• **Activity 1**: In the issue report, what offset do some NCA files inside some XCI files have instead of 0x4000?
• **Activity 2**: Translate this sentence from the issue report into Spanish: "When i decompress it, the resulting XCI is the same size as the shrunken XCZ."
• **Activity 3**: Set down the passage of the issue report between "XCI with title" and "extract > > from Cnmt.", inclusive, word for word.

• **Excerpt to read**:
————

XCI with title id bbb-h-aacca cant be compressed/decompressed

popy2k14 opened this issue · 9 comments

Hey guys.

tried to compress the game with title id "bbb-h-aacca".
A little curious is that the compress takes just a few seconds and game shrunk from 1,75 GB to 1,38 GB. But there was no progressbar shown during compression,
When i decompress it, the resulting XCI is the same size as the shrunken XCZ.
I have compared them with an binary compare program and it says the are binary the same!

Failed to extract TitleID/Version from filename "1 2 SWitch - bbb-h-aacca.xcz". Use -p to extract > > from Cnmt.
Decompressing ....xcz -> ....xci
[ADDING] secure 0 bytes to NSP
[ADDING] fbc46f4b672d686bcc618ec3c0c37753.nca 1480868352 bytes to NSP
[VERIFIED] fbc46f4b672d686bcc618ec3c0c37753.nca
[ADDING] ce6606d93e67c89b7c75bb83c89e7507.nca 184320 bytes to NSP
[VERIFIED] ce6606d93e67c89b7c75bb83c89e7507.nca
[ADDING] 55c76a09e5bdc9a2bfd0a9ac74be3a33.nca 278528 bytes to NSP
[VERIFIED] 55c76a09e5bdc9a2bfd0a9ac74be3a33.nca
[ADDING] c7ce40219ce34c22c388e915a856bd69.cnmt.nca 4096 bytes to NSP

Thats the log on decompressing.

PS.: The File name has spaces in it, maybe this is the issue?

I looked into it and this indeed is a huge issue. Some NCA files inside some XCI files have an offset of 0x4200 instead of 0x4000 (like the fbc46f4b672d686bcc618ec3c0c37753.nca inside "1 2 Switch").

————

• **Extracted data**:
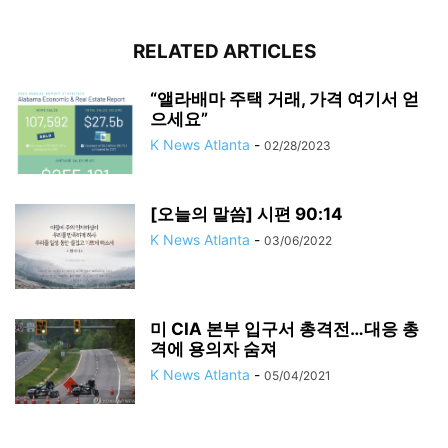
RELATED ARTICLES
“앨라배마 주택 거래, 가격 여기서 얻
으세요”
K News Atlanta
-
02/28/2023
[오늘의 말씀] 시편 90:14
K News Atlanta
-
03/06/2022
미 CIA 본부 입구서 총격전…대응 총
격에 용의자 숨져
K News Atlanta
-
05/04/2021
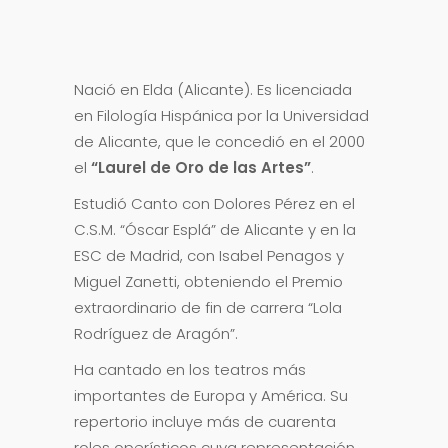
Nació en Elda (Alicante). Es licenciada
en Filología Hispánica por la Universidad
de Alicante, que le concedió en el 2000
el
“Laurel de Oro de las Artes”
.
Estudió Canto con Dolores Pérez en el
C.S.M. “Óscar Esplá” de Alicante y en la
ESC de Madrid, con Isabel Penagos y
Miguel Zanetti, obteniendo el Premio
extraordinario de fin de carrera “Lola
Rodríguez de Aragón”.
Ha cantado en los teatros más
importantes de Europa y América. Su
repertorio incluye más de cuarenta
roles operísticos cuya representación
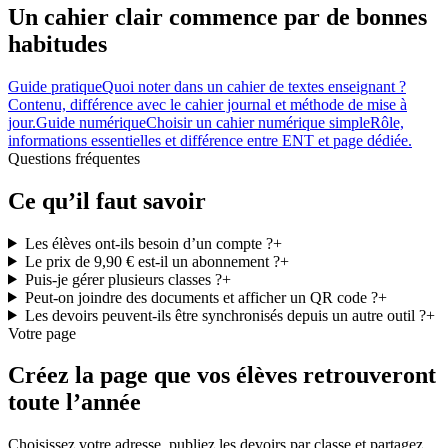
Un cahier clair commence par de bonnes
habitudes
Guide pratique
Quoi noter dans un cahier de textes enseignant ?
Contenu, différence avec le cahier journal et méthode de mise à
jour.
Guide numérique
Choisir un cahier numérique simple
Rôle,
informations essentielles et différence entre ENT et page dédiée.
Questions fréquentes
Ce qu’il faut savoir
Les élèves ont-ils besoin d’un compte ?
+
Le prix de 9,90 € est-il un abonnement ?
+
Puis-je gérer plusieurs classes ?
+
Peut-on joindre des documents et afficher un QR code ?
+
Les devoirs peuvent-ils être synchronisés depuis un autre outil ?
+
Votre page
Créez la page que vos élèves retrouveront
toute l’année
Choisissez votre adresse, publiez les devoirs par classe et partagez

————

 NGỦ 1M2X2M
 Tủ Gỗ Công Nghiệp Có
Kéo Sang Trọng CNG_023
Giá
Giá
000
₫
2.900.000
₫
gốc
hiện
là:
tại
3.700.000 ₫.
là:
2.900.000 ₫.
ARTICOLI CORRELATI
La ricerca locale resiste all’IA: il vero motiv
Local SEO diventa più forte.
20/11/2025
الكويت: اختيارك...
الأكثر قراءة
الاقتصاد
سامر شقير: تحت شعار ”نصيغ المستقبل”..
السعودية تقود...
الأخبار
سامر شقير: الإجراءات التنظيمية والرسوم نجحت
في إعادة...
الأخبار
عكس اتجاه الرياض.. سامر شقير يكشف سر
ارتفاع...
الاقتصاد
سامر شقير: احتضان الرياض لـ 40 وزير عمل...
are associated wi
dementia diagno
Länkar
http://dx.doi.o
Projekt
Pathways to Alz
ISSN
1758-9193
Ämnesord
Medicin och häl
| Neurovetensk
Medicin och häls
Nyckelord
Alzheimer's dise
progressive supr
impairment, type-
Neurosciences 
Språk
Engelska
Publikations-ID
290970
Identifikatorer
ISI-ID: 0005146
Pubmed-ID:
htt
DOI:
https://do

————

• **Answer box 1**: 0x4200

• **Answer box 2**: Cuando lo descomprimo, el XCI resultante tiene el mismo tamaño que el XCZ reducido.

• **Answer box 3**:
XCI with title id bbb-h-aacca cant be compressed/decompressed

popy2k14 opened this issue · 9 comments

Hey guys.

tried to compress the game with title id "bbb-h-aacca".
A little curious is that the compress takes just a few seconds and game shrunk from 1,75 GB to 1,38 GB. But there was no progressbar shown during compression,
When i decompress it, the resulting XCI is the same size as the shrunken XCZ.
I have compared them with an binary compare program and it says the are binary the same!

Failed to extract TitleID/Version from filename "1 2 SWitch - bbb-h-aacca.xcz". Use -p to extract > > from Cnmt.